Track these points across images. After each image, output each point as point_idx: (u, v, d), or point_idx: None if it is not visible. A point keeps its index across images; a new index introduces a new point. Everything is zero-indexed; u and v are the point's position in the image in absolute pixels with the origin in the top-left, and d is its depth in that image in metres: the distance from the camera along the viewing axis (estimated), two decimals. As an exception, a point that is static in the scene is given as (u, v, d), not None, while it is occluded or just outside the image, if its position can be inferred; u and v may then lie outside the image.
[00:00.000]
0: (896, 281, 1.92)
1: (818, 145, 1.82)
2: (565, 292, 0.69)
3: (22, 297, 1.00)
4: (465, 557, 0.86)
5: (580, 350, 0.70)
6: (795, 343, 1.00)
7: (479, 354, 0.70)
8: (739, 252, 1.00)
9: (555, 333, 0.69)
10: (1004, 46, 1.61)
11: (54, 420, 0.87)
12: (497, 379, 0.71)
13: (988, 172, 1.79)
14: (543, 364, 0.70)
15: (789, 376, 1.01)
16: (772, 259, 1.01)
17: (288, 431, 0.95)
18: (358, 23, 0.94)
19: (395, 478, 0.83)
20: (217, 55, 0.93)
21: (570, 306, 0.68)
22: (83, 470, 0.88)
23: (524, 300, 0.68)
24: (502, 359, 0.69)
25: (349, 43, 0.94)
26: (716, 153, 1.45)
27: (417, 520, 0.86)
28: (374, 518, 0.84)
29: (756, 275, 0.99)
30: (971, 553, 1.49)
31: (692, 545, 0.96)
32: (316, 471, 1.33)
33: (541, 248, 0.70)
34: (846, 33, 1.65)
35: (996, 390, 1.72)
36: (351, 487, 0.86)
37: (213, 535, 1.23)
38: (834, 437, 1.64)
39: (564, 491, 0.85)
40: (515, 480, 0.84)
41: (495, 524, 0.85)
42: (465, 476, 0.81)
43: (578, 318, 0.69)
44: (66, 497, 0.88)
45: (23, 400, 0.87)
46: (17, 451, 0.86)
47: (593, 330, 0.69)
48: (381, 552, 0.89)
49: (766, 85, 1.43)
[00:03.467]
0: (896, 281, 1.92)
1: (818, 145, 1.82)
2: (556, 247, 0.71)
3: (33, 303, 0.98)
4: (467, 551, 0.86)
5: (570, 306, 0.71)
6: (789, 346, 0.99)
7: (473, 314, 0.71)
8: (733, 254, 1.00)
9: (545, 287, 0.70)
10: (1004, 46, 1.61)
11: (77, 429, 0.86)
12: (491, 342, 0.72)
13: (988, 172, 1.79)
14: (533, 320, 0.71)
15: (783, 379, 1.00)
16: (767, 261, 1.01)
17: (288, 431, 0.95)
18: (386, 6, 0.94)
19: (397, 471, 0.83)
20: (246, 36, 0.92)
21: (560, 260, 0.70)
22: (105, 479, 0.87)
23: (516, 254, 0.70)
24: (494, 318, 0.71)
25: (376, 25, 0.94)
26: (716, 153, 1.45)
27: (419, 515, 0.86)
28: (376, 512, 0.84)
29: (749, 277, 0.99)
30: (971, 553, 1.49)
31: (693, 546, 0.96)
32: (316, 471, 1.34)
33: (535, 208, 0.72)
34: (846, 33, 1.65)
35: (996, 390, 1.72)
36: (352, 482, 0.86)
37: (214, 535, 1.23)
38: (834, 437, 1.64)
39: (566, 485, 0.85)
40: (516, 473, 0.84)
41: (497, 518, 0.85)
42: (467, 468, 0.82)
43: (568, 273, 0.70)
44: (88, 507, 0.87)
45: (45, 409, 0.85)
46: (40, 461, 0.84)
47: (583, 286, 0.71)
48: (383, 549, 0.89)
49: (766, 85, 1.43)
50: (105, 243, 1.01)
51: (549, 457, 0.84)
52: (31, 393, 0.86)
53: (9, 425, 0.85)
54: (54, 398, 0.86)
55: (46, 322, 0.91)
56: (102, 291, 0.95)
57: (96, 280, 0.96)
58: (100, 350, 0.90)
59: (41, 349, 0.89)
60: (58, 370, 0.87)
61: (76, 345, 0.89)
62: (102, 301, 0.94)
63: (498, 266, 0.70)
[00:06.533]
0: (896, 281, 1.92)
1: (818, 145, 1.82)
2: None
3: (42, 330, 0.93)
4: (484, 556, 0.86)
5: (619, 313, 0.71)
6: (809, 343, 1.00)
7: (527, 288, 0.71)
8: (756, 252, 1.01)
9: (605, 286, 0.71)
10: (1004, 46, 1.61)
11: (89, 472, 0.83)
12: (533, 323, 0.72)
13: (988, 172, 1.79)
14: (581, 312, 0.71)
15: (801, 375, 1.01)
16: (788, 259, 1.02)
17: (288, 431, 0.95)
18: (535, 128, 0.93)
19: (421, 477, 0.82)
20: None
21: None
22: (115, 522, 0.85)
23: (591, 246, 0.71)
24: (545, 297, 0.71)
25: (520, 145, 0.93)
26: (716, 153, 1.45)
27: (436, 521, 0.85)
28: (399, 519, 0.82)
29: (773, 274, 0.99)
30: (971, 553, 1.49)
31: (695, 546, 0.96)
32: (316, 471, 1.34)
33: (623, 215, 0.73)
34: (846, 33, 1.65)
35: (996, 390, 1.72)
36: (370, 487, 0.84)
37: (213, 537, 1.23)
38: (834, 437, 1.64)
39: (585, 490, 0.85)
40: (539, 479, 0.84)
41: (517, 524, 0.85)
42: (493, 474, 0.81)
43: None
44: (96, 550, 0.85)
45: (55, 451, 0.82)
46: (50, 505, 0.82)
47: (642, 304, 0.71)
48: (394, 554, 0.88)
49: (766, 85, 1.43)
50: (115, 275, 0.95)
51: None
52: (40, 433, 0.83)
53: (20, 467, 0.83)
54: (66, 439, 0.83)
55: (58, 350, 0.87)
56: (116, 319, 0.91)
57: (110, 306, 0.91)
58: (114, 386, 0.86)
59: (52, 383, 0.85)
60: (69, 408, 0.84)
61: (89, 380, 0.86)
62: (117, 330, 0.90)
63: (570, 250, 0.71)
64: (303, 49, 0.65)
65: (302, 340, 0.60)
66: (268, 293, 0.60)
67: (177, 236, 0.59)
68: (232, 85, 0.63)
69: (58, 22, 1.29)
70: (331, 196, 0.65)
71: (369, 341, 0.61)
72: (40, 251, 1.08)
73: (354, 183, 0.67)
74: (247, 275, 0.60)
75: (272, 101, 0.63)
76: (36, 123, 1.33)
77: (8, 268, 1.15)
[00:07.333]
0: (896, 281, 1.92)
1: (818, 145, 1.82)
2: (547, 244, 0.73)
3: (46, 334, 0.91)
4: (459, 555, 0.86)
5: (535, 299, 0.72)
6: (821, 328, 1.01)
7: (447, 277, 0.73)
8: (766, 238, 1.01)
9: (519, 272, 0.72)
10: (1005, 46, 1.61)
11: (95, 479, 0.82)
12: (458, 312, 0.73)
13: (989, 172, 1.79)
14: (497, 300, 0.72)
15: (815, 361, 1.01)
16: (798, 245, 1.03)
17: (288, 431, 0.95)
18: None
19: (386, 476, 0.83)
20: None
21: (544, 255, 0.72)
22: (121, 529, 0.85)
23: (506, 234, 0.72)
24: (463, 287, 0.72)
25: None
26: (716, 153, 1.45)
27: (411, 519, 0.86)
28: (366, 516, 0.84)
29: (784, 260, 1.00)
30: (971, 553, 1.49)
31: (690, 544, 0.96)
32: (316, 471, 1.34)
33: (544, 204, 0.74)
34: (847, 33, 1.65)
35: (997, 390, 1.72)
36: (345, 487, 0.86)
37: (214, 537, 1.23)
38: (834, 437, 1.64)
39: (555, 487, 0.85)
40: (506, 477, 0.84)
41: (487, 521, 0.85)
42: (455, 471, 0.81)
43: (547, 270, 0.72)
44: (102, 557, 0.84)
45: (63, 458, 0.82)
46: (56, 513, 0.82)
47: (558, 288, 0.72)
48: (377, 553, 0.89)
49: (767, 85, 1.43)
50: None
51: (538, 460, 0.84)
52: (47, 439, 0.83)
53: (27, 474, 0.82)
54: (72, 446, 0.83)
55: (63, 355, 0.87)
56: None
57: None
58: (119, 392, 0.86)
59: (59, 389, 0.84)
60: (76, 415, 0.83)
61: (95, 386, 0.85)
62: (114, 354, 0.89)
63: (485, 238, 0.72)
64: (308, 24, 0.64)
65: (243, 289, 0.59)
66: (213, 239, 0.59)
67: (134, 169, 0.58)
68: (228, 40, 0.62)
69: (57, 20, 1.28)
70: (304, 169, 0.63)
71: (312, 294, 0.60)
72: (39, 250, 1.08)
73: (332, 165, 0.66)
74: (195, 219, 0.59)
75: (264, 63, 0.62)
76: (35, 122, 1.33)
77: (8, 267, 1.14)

__________________________________________________

--- Requirement ---
Retype only the stretch of lines above starting at the one with "11: (54, 420, 0.87)" and stopping at the one with "63: (498, 266, 0.70)", exactly as written, with both kept.

--- Reply to the exercise ---
11: (54, 420, 0.87)
12: (497, 379, 0.71)
13: (988, 172, 1.79)
14: (543, 364, 0.70)
15: (789, 376, 1.01)
16: (772, 259, 1.01)
17: (288, 431, 0.95)
18: (358, 23, 0.94)
19: (395, 478, 0.83)
20: (217, 55, 0.93)
21: (570, 306, 0.68)
22: (83, 470, 0.88)
23: (524, 300, 0.68)
24: (502, 359, 0.69)
25: (349, 43, 0.94)
26: (716, 153, 1.45)
27: (417, 520, 0.86)
28: (374, 518, 0.84)
29: (756, 275, 0.99)
30: (971, 553, 1.49)
31: (692, 545, 0.96)
32: (316, 471, 1.33)
33: (541, 248, 0.70)
34: (846, 33, 1.65)
35: (996, 390, 1.72)
36: (351, 487, 0.86)
37: (213, 535, 1.23)
38: (834, 437, 1.64)
39: (564, 491, 0.85)
40: (515, 480, 0.84)
41: (495, 524, 0.85)
42: (465, 476, 0.81)
43: (578, 318, 0.69)
44: (66, 497, 0.88)
45: (23, 400, 0.87)
46: (17, 451, 0.86)
47: (593, 330, 0.69)
48: (381, 552, 0.89)
49: (766, 85, 1.43)
[00:03.467]
0: (896, 281, 1.92)
1: (818, 145, 1.82)
2: (556, 247, 0.71)
3: (33, 303, 0.98)
4: (467, 551, 0.86)
5: (570, 306, 0.71)
6: (789, 346, 0.99)
7: (473, 314, 0.71)
8: (733, 254, 1.00)
9: (545, 287, 0.70)
10: (1004, 46, 1.61)
11: (77, 429, 0.86)
12: (491, 342, 0.72)
13: (988, 172, 1.79)
14: (533, 320, 0.71)
15: (783, 379, 1.00)
16: (767, 261, 1.01)
17: (288, 431, 0.95)
18: (386, 6, 0.94)
19: (397, 471, 0.83)
20: (246, 36, 0.92)
21: (560, 260, 0.70)
22: (105, 479, 0.87)
23: (516, 254, 0.70)
24: (494, 318, 0.71)
25: (376, 25, 0.94)
26: (716, 153, 1.45)
27: (419, 515, 0.86)
28: (376, 512, 0.84)
29: (749, 277, 0.99)
30: (971, 553, 1.49)
31: (693, 546, 0.96)
32: (316, 471, 1.34)
33: (535, 208, 0.72)
34: (846, 33, 1.65)
35: (996, 390, 1.72)
36: (352, 482, 0.86)
37: (214, 535, 1.23)
38: (834, 437, 1.64)
39: (566, 485, 0.85)
40: (516, 473, 0.84)
41: (497, 518, 0.85)
42: (467, 468, 0.82)
43: (568, 273, 0.70)
44: (88, 507, 0.87)
45: (45, 409, 0.85)
46: (40, 461, 0.84)
47: (583, 286, 0.71)
48: (383, 549, 0.89)
49: (766, 85, 1.43)
50: (105, 243, 1.01)
51: (549, 457, 0.84)
52: (31, 393, 0.86)
53: (9, 425, 0.85)
54: (54, 398, 0.86)
55: (46, 322, 0.91)
56: (102, 291, 0.95)
57: (96, 280, 0.96)
58: (100, 350, 0.90)
59: (41, 349, 0.89)
60: (58, 370, 0.87)
61: (76, 345, 0.89)
62: (102, 301, 0.94)
63: (498, 266, 0.70)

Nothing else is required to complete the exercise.